# [Activity A]
In the review comments below, which draft does the AD review cover?

======== Quoted passage

I have now performed my AD review of draft-ietf-dtn-tcpclv4-12. I think most
are minor comments, however the TLS and security related ones may be more
problematic to resolve. I will now be on vacation so you know you will not
receive any quick replies from me before the end of the month.

 

1.	Section 1: What are the applicability of TCPCLv4 to BPv6? I wonder
as RFC5050 is referenced. 


2.	Section 1.1: Session State Changed. Some editorial issues. Missing
":" initially. Then double ".." on Terminated. 


3.	Section 1.1: 
   Session Idle Changed  The TCPCL supports indication when the live/idle
sub-state changes.  This occurs only when the top-level session state is
Established.  Because TCPCL transmits serially over a TCP connection, it
suffers from "head of queue blocking" this indication provides information
about when a session is available for immediate transfer start.

================

# [Activity B]
Reproduce the records unchanged, from their first line through the line containing "Measurement: 30 mA".

======== Records to use

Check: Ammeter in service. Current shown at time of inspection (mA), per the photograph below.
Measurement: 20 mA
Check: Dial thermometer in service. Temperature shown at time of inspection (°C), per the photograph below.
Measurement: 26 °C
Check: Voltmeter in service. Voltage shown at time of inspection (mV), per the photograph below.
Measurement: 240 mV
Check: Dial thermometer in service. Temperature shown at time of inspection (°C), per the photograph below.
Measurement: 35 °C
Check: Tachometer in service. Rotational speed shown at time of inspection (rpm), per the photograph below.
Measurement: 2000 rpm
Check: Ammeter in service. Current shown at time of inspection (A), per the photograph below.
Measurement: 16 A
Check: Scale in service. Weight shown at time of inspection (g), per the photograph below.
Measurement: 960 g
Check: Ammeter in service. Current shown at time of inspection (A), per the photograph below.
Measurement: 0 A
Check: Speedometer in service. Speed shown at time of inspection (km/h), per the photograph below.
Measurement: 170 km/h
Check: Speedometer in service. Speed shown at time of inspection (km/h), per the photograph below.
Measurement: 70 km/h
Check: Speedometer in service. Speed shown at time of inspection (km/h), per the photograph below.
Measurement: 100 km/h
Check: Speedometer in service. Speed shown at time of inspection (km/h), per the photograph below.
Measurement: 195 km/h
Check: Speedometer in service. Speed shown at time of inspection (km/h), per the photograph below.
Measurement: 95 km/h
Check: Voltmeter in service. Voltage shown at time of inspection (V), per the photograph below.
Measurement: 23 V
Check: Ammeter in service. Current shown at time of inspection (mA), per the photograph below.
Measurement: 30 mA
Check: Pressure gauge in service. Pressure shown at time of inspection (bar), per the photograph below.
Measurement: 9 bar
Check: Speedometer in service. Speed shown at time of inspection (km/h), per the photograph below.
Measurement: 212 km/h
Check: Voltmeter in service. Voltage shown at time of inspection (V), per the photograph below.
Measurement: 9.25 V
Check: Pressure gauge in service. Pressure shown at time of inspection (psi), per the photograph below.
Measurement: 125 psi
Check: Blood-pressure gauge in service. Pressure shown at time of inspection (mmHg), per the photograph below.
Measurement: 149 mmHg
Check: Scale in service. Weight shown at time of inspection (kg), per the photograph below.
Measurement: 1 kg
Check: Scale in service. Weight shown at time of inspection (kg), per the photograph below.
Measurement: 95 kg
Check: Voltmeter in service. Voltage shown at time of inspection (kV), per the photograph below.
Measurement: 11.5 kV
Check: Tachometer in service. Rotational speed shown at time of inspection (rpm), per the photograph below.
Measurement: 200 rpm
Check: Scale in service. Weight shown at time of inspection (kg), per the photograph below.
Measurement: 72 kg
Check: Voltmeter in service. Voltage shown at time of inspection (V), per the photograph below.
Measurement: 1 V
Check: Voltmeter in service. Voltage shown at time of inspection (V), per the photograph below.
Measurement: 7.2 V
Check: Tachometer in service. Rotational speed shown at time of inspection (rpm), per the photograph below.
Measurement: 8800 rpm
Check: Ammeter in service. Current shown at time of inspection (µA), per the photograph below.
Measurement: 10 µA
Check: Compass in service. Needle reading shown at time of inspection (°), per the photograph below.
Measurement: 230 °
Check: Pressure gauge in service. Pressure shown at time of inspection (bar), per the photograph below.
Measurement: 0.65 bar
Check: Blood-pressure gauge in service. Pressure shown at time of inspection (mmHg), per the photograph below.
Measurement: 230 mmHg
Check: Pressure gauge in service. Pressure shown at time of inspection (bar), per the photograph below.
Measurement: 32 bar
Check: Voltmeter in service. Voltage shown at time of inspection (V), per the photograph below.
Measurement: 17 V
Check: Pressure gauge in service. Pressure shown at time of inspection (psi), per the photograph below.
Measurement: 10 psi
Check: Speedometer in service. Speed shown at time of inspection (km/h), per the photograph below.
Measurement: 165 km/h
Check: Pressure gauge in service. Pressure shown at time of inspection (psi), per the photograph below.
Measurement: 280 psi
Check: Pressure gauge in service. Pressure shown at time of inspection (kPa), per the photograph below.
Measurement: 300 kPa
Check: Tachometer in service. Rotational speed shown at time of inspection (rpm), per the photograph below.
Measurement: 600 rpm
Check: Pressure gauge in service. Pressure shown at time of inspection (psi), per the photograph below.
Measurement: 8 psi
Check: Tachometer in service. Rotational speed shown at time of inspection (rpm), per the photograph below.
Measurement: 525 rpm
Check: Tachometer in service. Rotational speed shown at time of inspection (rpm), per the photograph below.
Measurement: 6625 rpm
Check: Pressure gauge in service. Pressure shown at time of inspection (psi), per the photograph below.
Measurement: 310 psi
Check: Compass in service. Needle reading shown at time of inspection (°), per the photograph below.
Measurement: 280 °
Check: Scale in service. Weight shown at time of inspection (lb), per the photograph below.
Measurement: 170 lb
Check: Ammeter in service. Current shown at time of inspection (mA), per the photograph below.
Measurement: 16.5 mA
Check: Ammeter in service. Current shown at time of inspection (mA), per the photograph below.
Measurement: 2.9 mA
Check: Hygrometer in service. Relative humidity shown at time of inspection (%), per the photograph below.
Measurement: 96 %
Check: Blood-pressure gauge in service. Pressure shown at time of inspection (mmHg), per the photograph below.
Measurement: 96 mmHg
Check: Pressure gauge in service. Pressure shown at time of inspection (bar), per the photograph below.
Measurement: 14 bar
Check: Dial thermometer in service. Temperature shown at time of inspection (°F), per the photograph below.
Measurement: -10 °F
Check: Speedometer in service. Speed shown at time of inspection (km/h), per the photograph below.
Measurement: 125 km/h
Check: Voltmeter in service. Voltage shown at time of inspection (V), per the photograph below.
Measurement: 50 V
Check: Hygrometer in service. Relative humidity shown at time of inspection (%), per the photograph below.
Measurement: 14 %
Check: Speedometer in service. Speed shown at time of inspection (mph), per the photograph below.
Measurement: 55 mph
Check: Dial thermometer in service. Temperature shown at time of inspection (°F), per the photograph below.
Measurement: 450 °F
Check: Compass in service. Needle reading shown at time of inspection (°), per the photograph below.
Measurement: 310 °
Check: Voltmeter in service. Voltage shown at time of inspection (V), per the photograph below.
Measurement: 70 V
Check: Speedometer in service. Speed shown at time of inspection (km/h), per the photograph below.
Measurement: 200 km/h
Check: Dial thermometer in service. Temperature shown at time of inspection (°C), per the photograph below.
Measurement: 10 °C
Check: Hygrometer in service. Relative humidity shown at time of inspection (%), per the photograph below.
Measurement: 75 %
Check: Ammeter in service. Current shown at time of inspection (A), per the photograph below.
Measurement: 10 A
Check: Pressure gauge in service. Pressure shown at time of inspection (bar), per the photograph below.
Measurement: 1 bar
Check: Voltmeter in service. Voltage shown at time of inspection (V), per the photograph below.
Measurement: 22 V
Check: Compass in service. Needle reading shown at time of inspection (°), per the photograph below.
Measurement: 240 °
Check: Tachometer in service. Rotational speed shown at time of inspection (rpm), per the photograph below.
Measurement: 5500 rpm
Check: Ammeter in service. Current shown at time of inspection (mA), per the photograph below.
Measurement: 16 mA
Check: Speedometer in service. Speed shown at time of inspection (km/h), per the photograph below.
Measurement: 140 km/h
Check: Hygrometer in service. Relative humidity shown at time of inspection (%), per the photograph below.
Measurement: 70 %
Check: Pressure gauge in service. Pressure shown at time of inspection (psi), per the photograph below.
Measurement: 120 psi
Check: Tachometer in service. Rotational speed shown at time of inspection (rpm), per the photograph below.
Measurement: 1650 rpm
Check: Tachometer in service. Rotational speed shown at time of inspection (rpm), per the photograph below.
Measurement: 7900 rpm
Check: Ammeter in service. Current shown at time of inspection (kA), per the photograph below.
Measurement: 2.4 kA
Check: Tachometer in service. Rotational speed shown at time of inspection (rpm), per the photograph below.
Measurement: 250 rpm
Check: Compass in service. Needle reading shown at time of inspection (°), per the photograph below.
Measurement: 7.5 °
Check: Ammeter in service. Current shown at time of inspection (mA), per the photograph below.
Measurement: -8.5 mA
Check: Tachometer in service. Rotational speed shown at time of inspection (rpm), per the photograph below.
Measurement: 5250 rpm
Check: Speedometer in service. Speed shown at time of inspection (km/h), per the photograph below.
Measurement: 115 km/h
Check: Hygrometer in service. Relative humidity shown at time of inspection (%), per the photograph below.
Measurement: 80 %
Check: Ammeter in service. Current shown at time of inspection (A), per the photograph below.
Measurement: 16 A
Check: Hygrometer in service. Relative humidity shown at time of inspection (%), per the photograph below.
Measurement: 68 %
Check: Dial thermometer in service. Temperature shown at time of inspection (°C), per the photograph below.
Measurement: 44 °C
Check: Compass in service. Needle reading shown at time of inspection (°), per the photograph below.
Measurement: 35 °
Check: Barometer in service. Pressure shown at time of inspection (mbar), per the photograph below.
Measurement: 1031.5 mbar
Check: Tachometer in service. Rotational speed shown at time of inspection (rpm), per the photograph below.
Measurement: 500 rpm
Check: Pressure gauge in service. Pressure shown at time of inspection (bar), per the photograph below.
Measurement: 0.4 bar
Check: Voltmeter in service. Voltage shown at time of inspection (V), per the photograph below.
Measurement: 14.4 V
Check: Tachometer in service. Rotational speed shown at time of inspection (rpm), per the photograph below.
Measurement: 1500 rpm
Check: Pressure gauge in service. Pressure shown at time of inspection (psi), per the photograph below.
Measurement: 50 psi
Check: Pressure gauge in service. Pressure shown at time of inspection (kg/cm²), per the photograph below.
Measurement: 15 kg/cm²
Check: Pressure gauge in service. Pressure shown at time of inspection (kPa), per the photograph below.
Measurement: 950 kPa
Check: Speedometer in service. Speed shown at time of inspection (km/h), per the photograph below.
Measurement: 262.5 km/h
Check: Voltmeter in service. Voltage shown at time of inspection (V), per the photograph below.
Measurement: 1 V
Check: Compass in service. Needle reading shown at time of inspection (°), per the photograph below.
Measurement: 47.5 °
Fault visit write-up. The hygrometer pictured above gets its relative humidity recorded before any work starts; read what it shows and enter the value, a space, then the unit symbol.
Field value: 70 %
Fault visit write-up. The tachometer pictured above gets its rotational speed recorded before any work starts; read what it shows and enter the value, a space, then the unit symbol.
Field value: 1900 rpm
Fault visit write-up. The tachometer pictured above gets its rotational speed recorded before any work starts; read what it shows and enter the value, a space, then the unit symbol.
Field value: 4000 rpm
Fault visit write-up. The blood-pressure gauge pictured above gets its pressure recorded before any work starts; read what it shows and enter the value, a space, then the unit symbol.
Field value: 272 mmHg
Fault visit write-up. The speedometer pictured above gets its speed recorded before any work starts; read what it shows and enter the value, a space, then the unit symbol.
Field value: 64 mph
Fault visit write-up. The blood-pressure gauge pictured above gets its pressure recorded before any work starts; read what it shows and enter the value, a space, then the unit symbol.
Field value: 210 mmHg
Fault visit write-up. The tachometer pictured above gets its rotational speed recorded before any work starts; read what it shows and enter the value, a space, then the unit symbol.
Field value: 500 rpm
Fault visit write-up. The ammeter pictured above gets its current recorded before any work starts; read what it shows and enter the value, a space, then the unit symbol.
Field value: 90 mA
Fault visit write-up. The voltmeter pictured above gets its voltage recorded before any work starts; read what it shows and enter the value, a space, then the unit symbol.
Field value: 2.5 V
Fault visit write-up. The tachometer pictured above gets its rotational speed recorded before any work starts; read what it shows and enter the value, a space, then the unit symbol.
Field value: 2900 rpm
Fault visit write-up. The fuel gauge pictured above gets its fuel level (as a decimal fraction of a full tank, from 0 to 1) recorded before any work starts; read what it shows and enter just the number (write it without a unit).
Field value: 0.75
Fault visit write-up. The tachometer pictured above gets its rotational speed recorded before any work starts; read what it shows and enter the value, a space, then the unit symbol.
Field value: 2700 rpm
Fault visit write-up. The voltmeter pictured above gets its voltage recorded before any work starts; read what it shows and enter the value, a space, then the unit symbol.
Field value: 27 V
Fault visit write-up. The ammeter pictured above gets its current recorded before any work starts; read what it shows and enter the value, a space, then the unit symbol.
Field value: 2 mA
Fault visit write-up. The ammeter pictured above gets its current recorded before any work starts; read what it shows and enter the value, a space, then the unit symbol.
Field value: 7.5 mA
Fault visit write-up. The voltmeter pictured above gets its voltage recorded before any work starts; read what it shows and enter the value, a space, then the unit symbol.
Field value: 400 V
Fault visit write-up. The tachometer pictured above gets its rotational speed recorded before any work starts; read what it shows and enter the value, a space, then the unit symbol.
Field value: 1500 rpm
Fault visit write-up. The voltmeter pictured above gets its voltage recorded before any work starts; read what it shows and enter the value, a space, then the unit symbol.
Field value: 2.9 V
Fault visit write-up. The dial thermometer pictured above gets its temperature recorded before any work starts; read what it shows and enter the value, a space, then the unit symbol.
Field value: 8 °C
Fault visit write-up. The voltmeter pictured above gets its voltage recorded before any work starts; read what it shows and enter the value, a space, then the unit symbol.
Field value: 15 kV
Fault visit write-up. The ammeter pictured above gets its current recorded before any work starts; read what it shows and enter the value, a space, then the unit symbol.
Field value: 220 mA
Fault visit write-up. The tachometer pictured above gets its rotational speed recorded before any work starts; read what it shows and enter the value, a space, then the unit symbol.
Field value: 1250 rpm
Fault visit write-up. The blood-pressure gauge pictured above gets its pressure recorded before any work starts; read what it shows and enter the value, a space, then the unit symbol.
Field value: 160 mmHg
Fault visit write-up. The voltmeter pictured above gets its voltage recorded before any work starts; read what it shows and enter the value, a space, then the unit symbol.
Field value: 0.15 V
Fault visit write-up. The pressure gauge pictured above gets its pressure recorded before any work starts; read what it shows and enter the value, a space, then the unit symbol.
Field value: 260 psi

================

# [Your response A]
draft-ietf-dtn-tcpclv4-12

# [Your response B]
Check: Ammeter in service. Current shown at time of inspection (mA), per the photograph below.
Measurement: 20 mA
Check: Dial thermometer in service. Temperature shown at time of inspection (°C), per the photograph below.
Measurement: 26 °C
Check: Voltmeter in service. Voltage shown at time of inspection (mV), per the photograph below.
Measurement: 240 mV
Check: Dial thermometer in service. Temperature shown at time of inspection (°C), per the photograph below.
Measurement: 35 °C
Check: Tachometer in service. Rotational speed shown at time of inspection (rpm), per the photograph below.
Measurement: 2000 rpm
Check: Ammeter in service. Current shown at time of inspection (A), per the photograph below.
Measurement: 16 A
Check: Scale in service. Weight shown at time of inspection (g), per the photograph below.
Measurement: 960 g
Check: Ammeter in service. Current shown at time of inspection (A), per the photograph below.
Measurement: 0 A
Check: Speedometer in service. Speed shown at time of inspection (km/h), per the photograph below.
Measurement: 170 km/h
Check: Speedometer in service. Speed shown at time of inspection (km/h), per the photograph below.
Measurement: 70 km/h
Check: Speedometer in service. Speed shown at time of inspection (km/h), per the photograph below.
Measurement: 100 km/h
Check: Speedometer in service. Speed shown at time of inspection (km/h), per the photograph below.
Measurement: 195 km/h
Check: Speedometer in service. Speed shown at time of inspection (km/h), per the photograph below.
Measurement: 95 km/h
Check: Voltmeter in service. Voltage shown at time of inspection (V), per the photograph below.
Measurement: 23 V
Check: Ammeter in service. Current shown at time of inspection (mA), per the photograph below.
Measurement: 30 mA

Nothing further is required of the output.